- [Dataset records]:

########

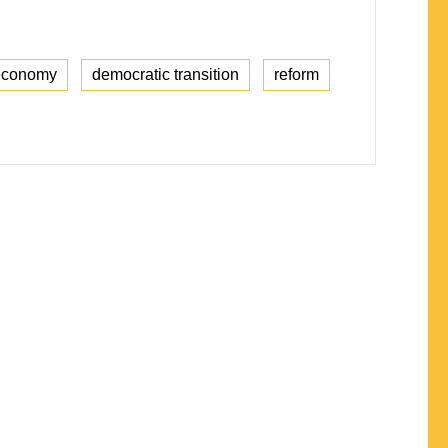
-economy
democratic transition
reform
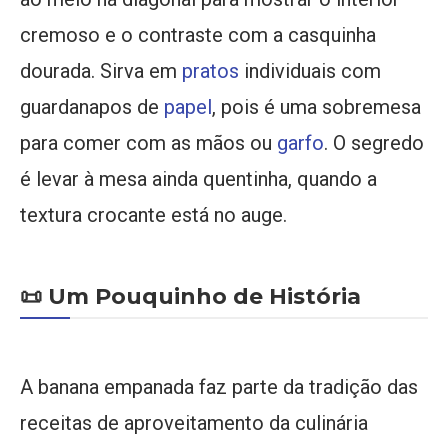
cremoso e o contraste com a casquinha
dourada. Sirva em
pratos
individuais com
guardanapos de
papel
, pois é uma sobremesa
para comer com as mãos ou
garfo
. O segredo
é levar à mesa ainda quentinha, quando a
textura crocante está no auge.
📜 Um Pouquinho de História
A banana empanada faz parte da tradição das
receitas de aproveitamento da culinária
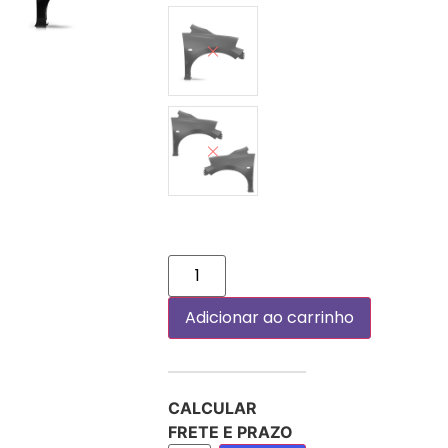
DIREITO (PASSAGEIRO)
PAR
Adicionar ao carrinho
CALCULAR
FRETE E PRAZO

########

- [TASK TO CARRY OUT]: Output the line that contains "receitas de aproveitamento da culinária" and every subsequent line through the end of the entries, exactly as given, without pictures.

- [EXERCISE SOLUTION]:
receitas de aproveitamento da culinária
DIREITO (PASSAGEIRO)
PAR
Adicionar ao carrinho
CALCULAR
FRETE E PRAZO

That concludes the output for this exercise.